夏休みになると、クラブに入っていない僕は、とたんに退屈になってしまった。毎日テレビを見て過ごす時間がとても長い。
そうすると、つい数日前までは一緒に机を並べていたり、廊下で擦れ違っていた女の子たちが、テレビのブラウン管の中で歌ったり踊ったりしているのを見る機会もとても多かった。
それはなんとも不思議な感覚だった。
そんなとき、お昼のトーク番組に観月唯香が出ていた。
唯香は、テレビに出ているときも普段と全然変わらない。その裏表のないキャラが人気の秘密なんだろう。
そんなことを考えながらテレビを見ていると、電話が鳴った。
「ねえ、相原君、暇してるでしょ?」
いきなりそうやって決め付ける電話の主は他でもない、ブラウン管の中で屈託のない笑顔を浮かべながら明かるく話をしている唯香なのだった。
電話を耳に当てながらテレビを見ていると不思議な気分だった。
電話の内容は、いま東京クイーンズホテルにいるから、暇なんだったら、ちょっと出て来ないかっていうことだった。
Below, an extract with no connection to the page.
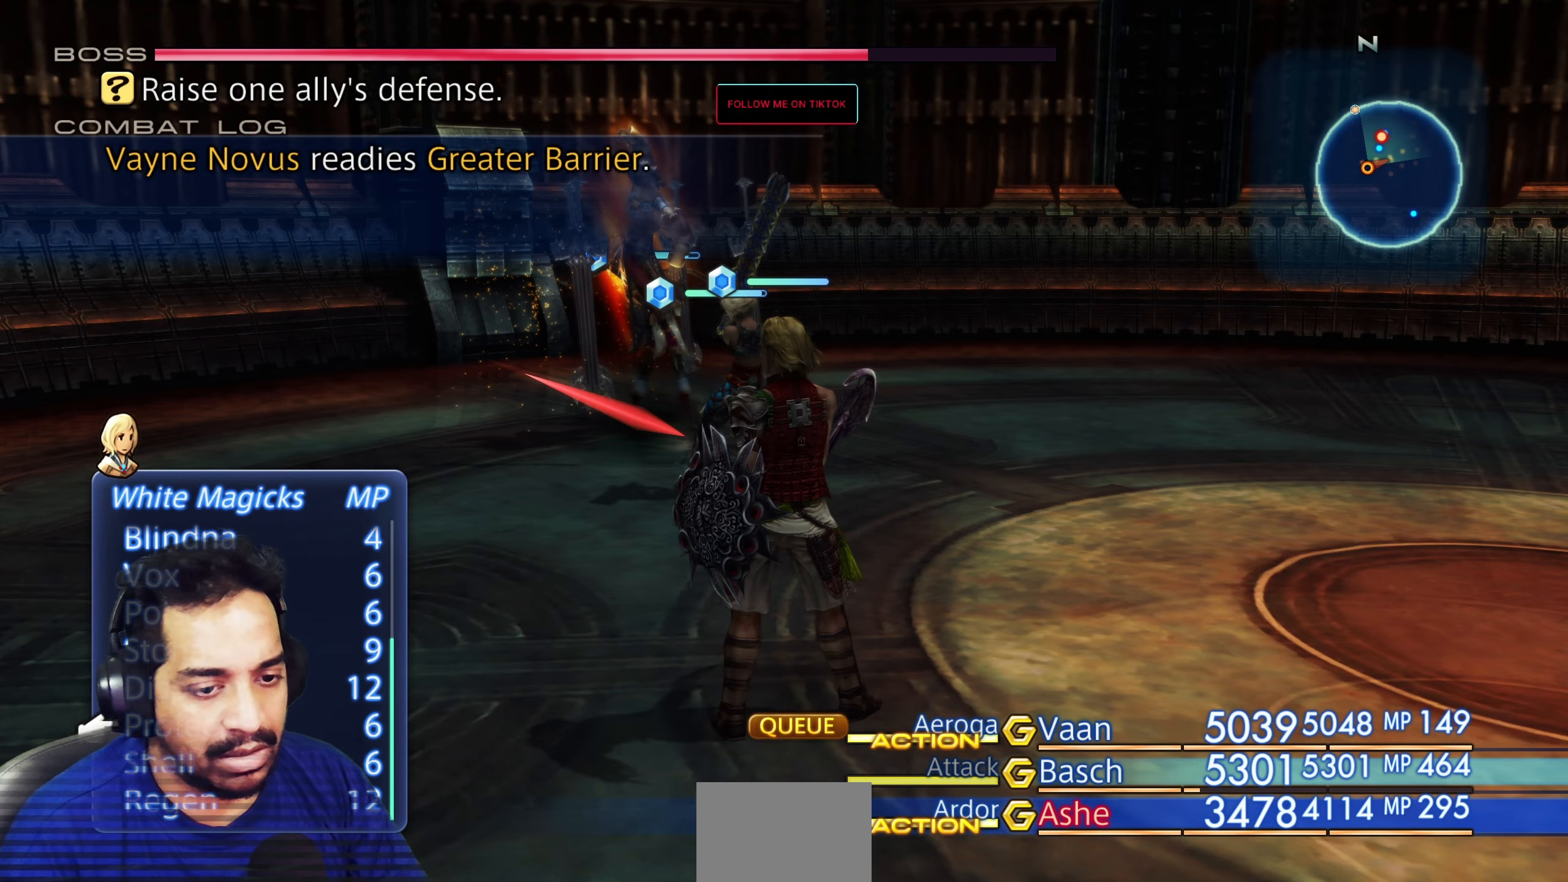
{"dt_ms": 500, "buttons": [], "left_stick": "center", "right_stick": "center", "events": []}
暇、暇と繰り返されてちょっとむかついたけど、本当に暇だったし、東京クイーンズホテルなんて場所はこんなことがなければ行く機会もないだろうから、と思って僕はノコノコと出掛けて行ったのだった。
* * *
高級ホテルのロビーなんて、普段僕が過ごしている場所に比べると別世界のようだ。
ちょっと緊張しながら足を踏み入れると、その場にふさわしくないミニスカートにTシャツ姿というラフな格好の唯香が僕を出迎えてくれた。
ロビーのソファーに腰掛けて僕が来るのを待っていてくれたのだ。それでも一応は他人の目を気にしてか、唯香はサングラスをかけている。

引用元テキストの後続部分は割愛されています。